# Picky eaters



## Pookypeds (Jun 20, 2006)

I've got all 3 of my chis on the ZiwiPeak venison and now Calleigh and Faith are getting picky about eating it. I've even gave it to them wet as well as dry and Calleigh will sniff it and walk away.:foxes15: Faith seems to follow/mimic whatever she does, so now I have 2 picky eaters! Any suggestions on what to do? I want to keep them on ZiwiPeak!


----------



## 20887 (Mar 16, 2011)

Lion was picky about ZP for a while. I found that if I added something yummy to it, he would just pick out the good stuff and leave the ZP. I stopped adding things and just took away his food when he decided he didn't want it. He eventually stopped being picky. I also keep 2 bags open at once, so I can alternate flavors often.


----------



## Pookypeds (Jun 20, 2006)

I'm getting some lamb ZP tomorrow or Wednesday. I'm hoping that will help.....


----------



## RavenclawPrefect (Oct 19, 2011)

I don't allow them to be picky eaters. Both of my dogs are adults. Food is placed down for 20 minutes. Anything left after that time is taken back until the next meal. They will eat if they are hungry.

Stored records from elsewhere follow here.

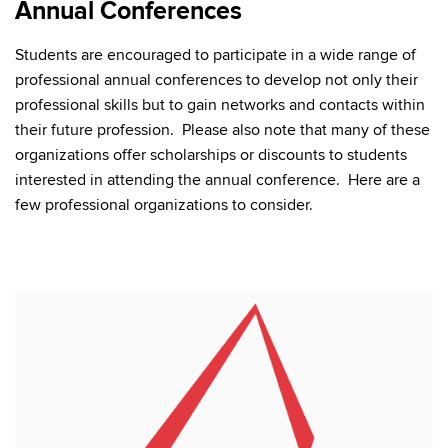
Annual Conferences
Students are encouraged to participate in a wide range of
professional annual conferences to develop not only their
professional skills but to gain networks and contacts within
their future profession. Please also note that many of these
organizations offer scholarships or discounts to students
interested in attending the annual conference. Here are a
few professional organizations to consider.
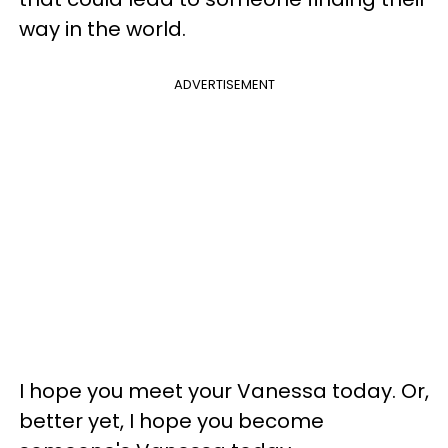
way in the world.
ADVERTISEMENT
I hope you meet your Vanessa today. Or,
better yet, I hope you become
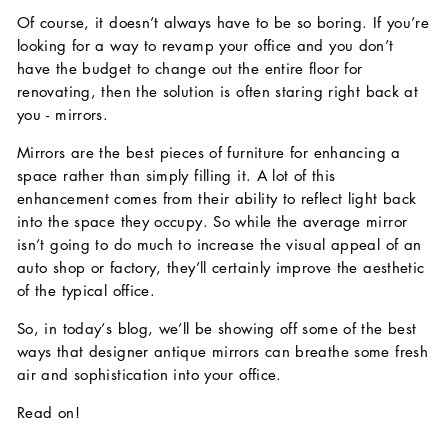
Of course, it doesn’t always have to be so boring. If you’re
looking for a way to revamp your office and you don’t
have the budget to change out the entire floor for
renovating, then the solution is often staring right back at
you - mirrors.
Mirrors are the best pieces of furniture for enhancing a
space rather than simply filling it. A lot of this
enhancement comes from their ability to reflect light back
into the space they occupy. So while the average mirror
isn’t going to do much to increase the visual appeal of an
auto shop or factory, they’ll certainly improve the aesthetic
of the typical office.
So, in today’s blog, we’ll be showing off some of the best
ways that designer antique mirrors can breathe some fresh
air and sophistication into your office.
Read on!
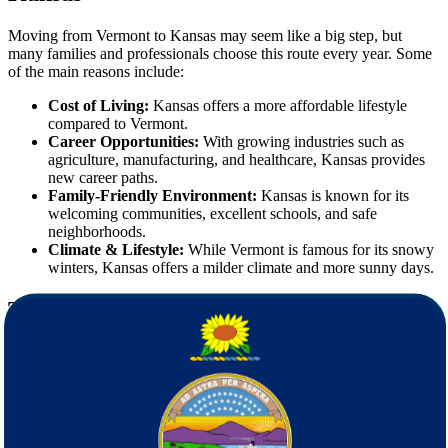
Moving from Vermont to Kansas may seem like a big step, but
many families and professionals choose this route every year. Some
of the main reasons include:
Cost of Living:
Kansas offers a more affordable lifestyle
compared to Vermont.
Career Opportunities:
With growing industries such as
agriculture, manufacturing, and healthcare, Kansas provides
new career paths.
Family-Friendly Environment:
Kansas is known for its
welcoming communities, excellent schools, and safe
neighborhoods.
Climate & Lifestyle:
While Vermont is famous for its snowy
winters, Kansas offers a milder climate and more sunny days.
The Challenges of Long-Distance Moving
Moving across state lines is very different from local relocation.
When moving from Vermont to Kansas, you may face challenges
such as:
Coordinating the packing, transportation, and delivery of all
belongings.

Spacely has been with us a week and after a few days of getting acclimated to raw, he eats within minutes...just like Tinsel does. I rarely have to put food away for the next meal.

Tinsel decided she was not going to eat what she was fed several years ago. She got the same meal for several days before she ate it. I have not had any picky issues since then.


----------